Endothelial microparticles in mild chronic obstructive pulmonary disease and emphysema. The Multi-Ethnic Study of Atherosclerosis Chronic Obstructive Pulmonary Disease study

Abstract

Rationale: Basic research implicates alveolar endothelial cell apoptosis in the pathogenesis of chronic obstructive pulmonary disease (COPD) and emphysema. However, information on endothelial microparticles (EMPs) in mild COPD and emphysema is lacking.

Objectives: We hypothesized that levels of CD31(+) EMPs phenotypic for endothelial cell apoptosis would be elevated in COPD and associated with percent emphysema on computed tomography (CT). Associations with pulmonary microvascular blood flow (PMBF), diffusing capacity, and hyperinflation were also examined.

Methods: The Multi-Ethnic Study of Atherosclerosis COPD Study recruited participants with COPD and control subjects age 50-79 years with greater than or equal to 10 pack-years without clinical cardiovascular disease. CD31(+) EMPs were measured using flow cytometry in 180 participants who also underwent CTs and spirometry. CD62E(+) EMPs phenotypic for endothelial cell activation were also measured. COPD was defined by standard criteria. Percent emphysema was defined as regions less than -950 Hounsfield units on full-lung scans. PMBF was assessed on gadolinium-enhanced magnetic resonance imaging. Hyperinflation was defined as residual volume/total lung capacity.

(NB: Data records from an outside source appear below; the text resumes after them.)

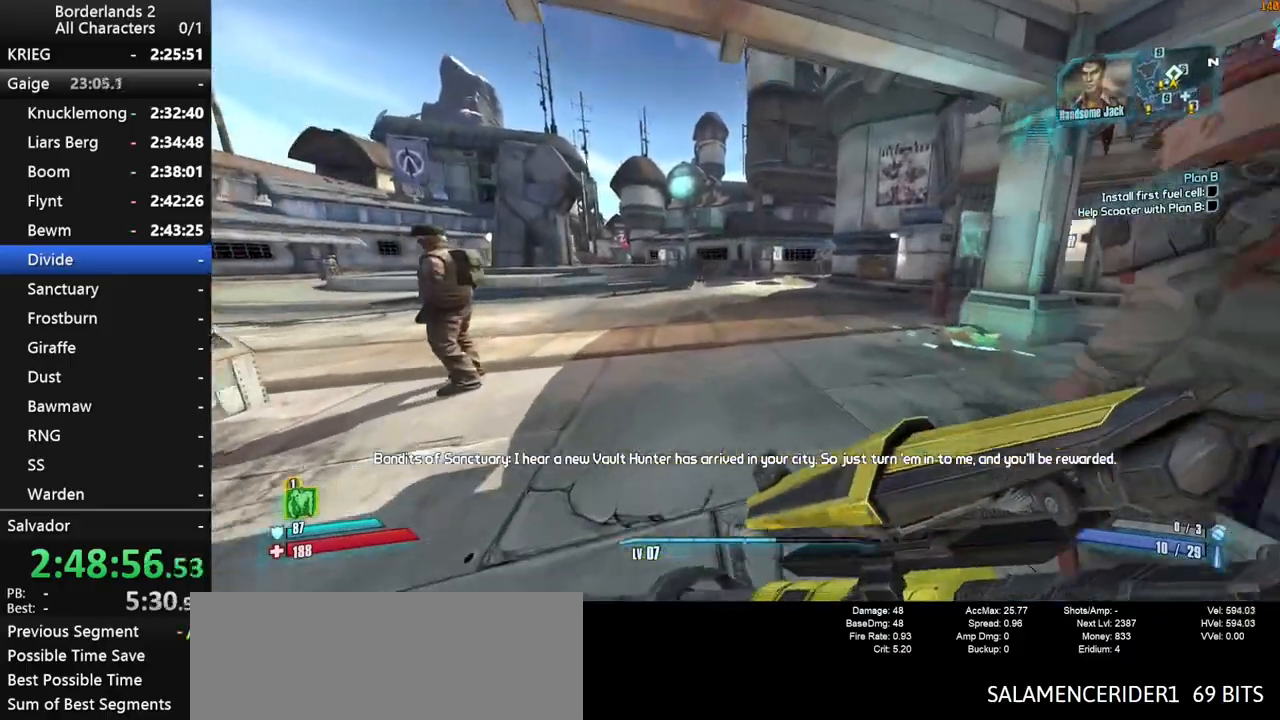
{"keys": ["a", "w"], "mouse": [], "mouse_move": "still", "events": [[283, "space", "down"], [333, "a", "down"], [383, "space", "up"]]}
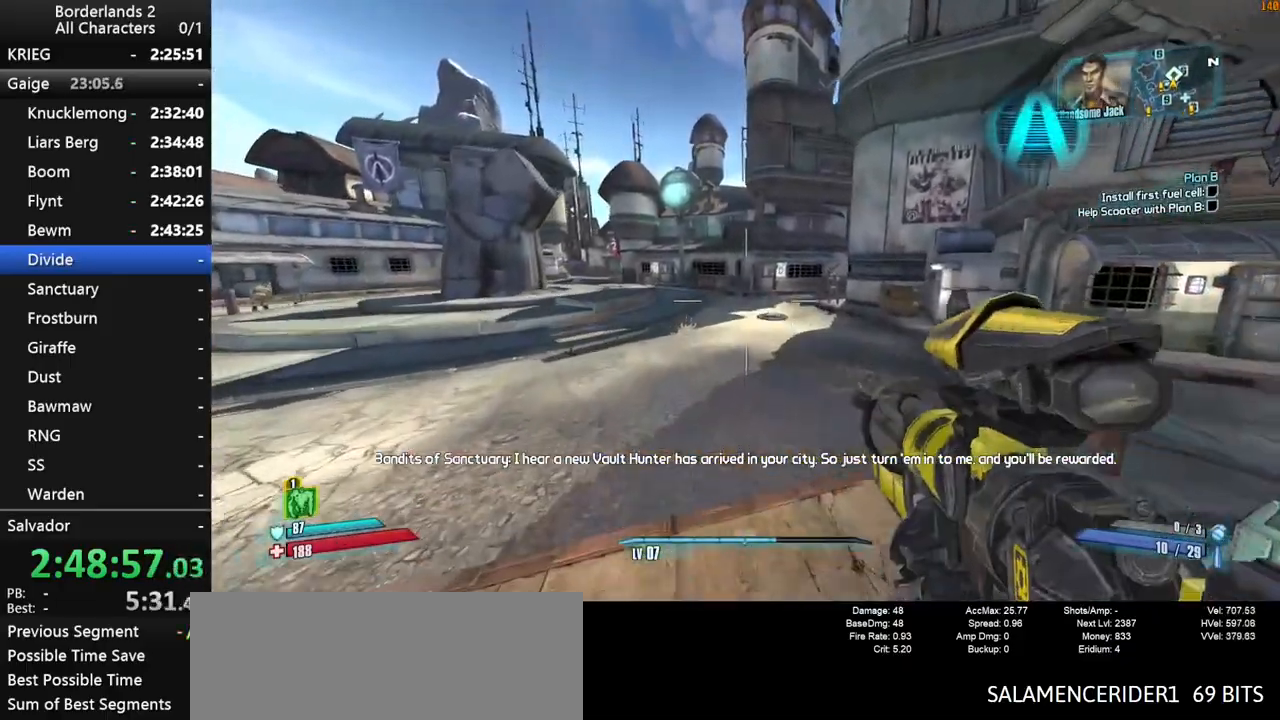
{"keys": ["shift", "w"], "mouse": [], "mouse_move": "still", "events": [[200, "a", "up"], [300, "a", "down"], [400, "shift", "down"], [433, "a", "up"]]}
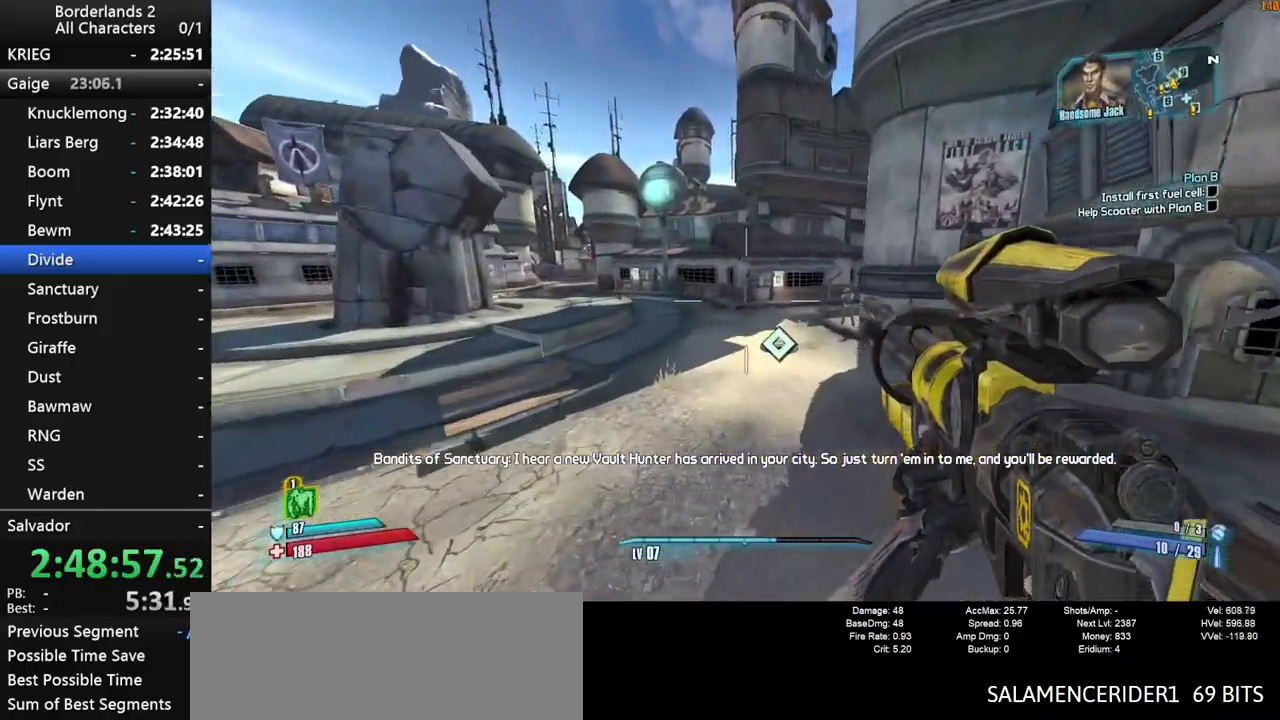
{"keys": ["shift", "w"], "mouse": ["wheel_down"], "mouse_move": "still", "events": [[183, "mouse_wheel_down", "down"]]}
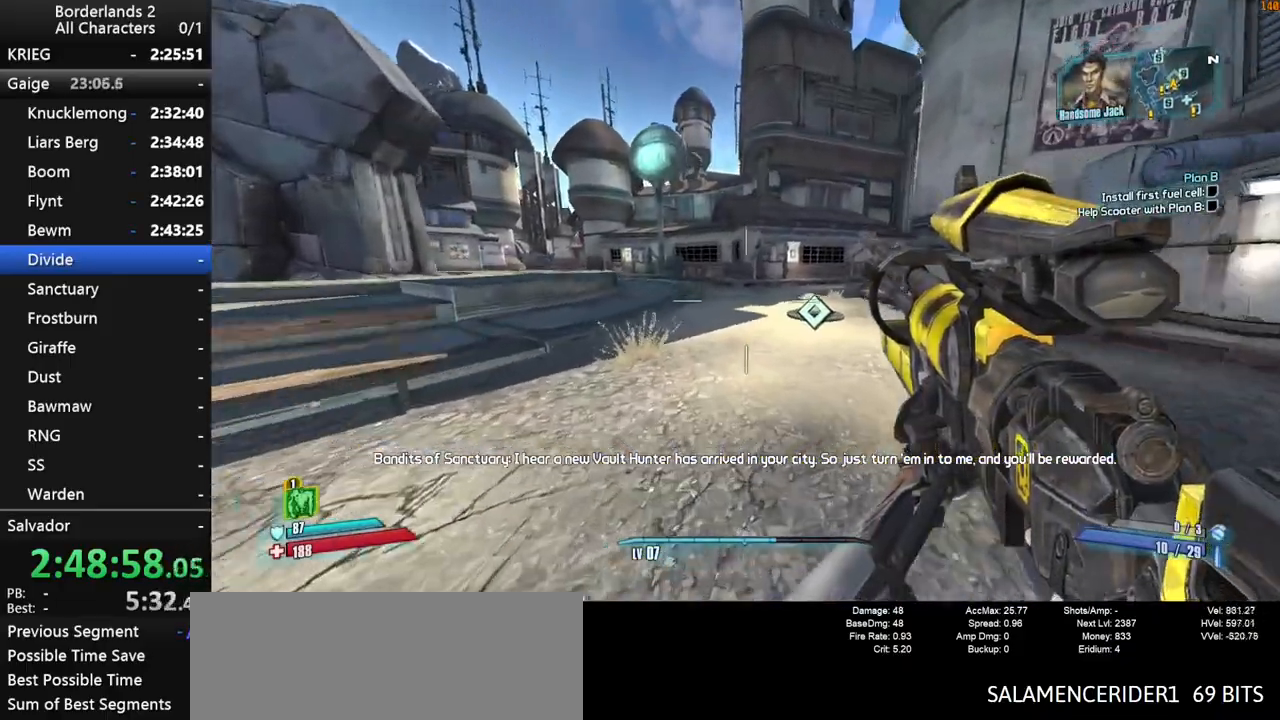
{"keys": ["a", "w"], "mouse": ["wheel_down"], "mouse_move": "down-right", "events": [[333, "shift", "up"], [383, "a", "down"]]}
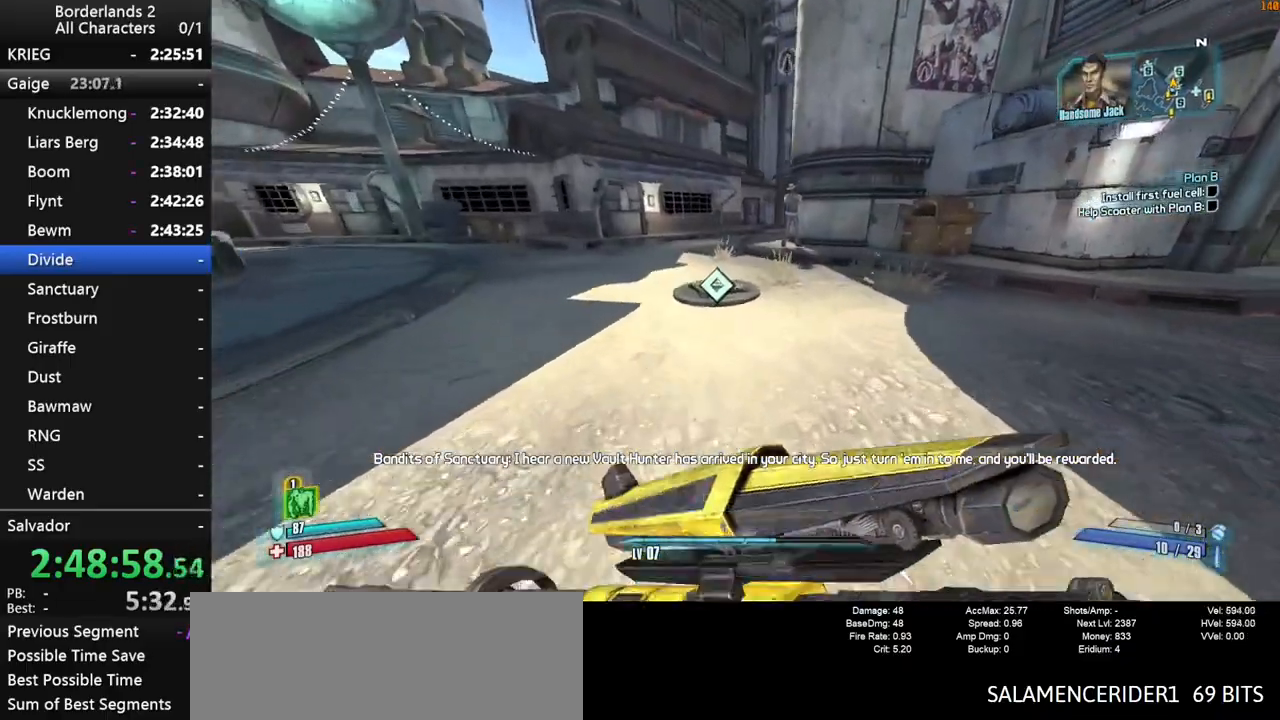
{"keys": ["a"], "mouse": ["wheel_down"], "mouse_move": "still", "events": [[300, "a", "up"], [300, "w", "up"], [483, "a", "down"]]}
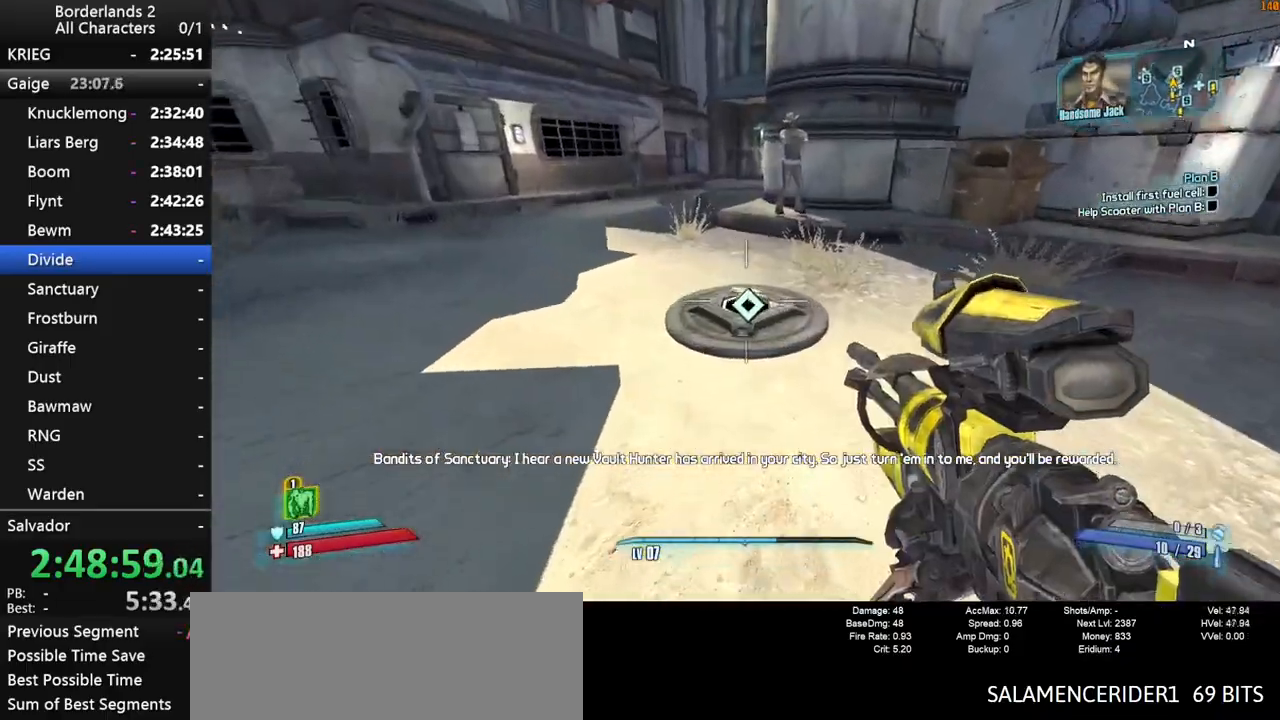
{"keys": [], "mouse": ["wheel_down"], "mouse_move": "still", "events": [[33, "w", "down"], [133, "a", "up"], [133, "w", "up"]]}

Linear regression was used to adjust for potential confounding factors.

Measurements and main results: CD31(+) EMPs were elevated in COPD compared with control subjects (P = 0.03) and were notably increased in mild COPD (P = 0.03). CD31(+) EMPs were positively related to percent emphysema (P = 0.045) and were inversely associated with PMBF (P = 0.047) and diffusing capacity (P = 0.01). In contrast, CD62E(+) EMPs were elevated in severe COPD (P = 0.003) and hyperinflation (P = 0.001).

Conclusions: CD31(+) EMPs, suggestive of endothelial cell apoptosis, were elevated in mild COPD and emphysema. In contrast, CD62E(+) EMPs indicative of endothelial activation were elevated in severe COPD and hyperinflation.

Figures

Figure 1.

Flowchart of study participants. COPD = chronic obstructive pulmonary disease; CT = computed tomography; EMP = endothelial microparticle; MESA = Multi-Ethnic Study of Atherosclerosis.

Figure 2.

Endothelial microparticles and severity of chronic obstructive pulmonary disease. Smoothed regression plots of the relationship of counts of CD31+ (dark line) and CD62E+ (dashed line) endothelial microparticles to the percent predicted FEV1. The plots were obtained from regression models adjusted for age, sex, race and ethnicity, cohort, smoking status, pack-years, educational attainment, body mass index, height, weight, diabetes mellitus, hypertension, oxygen saturation, white blood cell count, sleep apnea, high-density lipoprotein, and statin use. The hash marks denote data points. EMP = endothelial microparticle.

Figure 3.

CD31+ endothelial microparticle count and percent emphysema on computed tomography. Smoothed regression plot of the relationship of counts of CD31+ endothelial microparticles to the percentage of emphysema-like lung on computed tomography (dark line). The lighter lines are 95% confidence intervals. The plot was obtained from a regression model adjusted for age, sex, race and ethnicity, cohort, smoking status, pack-years, educational attainment, body mass index, height, weight, diabetes mellitus, hypertension, oxygen saturation, white blood cell count, sleep apnea, high-density lipoprotein, statin use, and high milliamperes. The hash marks denote data points. EMP = endothelial microparticle; HU = Hounsfield unit.

Figure 4.

CD31+ and CD62+ endothelial microparticles and chronic obstructive pulmonary disease (COPD) subphenotypes of pulmonary diffusing capacity and hyperinflation. (a) Smoothed regression plot of the relationship of counts of CD31+ endothelial microparticles to diffusing capacity. (b) Smoothed regression plot of the relationship of counts of CD62E+ endothelial microparticles to the ratio of residual volume to total lung capacity. The plots were obtained from regression models adjusted for age, sex, race and ethnicity, cohort, smoking status, pack-years, educational attainment, body mass index, height, weight, diabetes mellitus, hypertension, oxygen saturation, white blood cell count, sleep apnea, high-density lipoprotein, and statin use. The dark lines are the regression lines; the lighter lines are 95% confidence intervals. The hash marks denote data points. DlCO = diffusing capacity of the lung for carbon monoxide; EMP = endothelial microparticle; RV/TLC = residual volume/total lung capacity.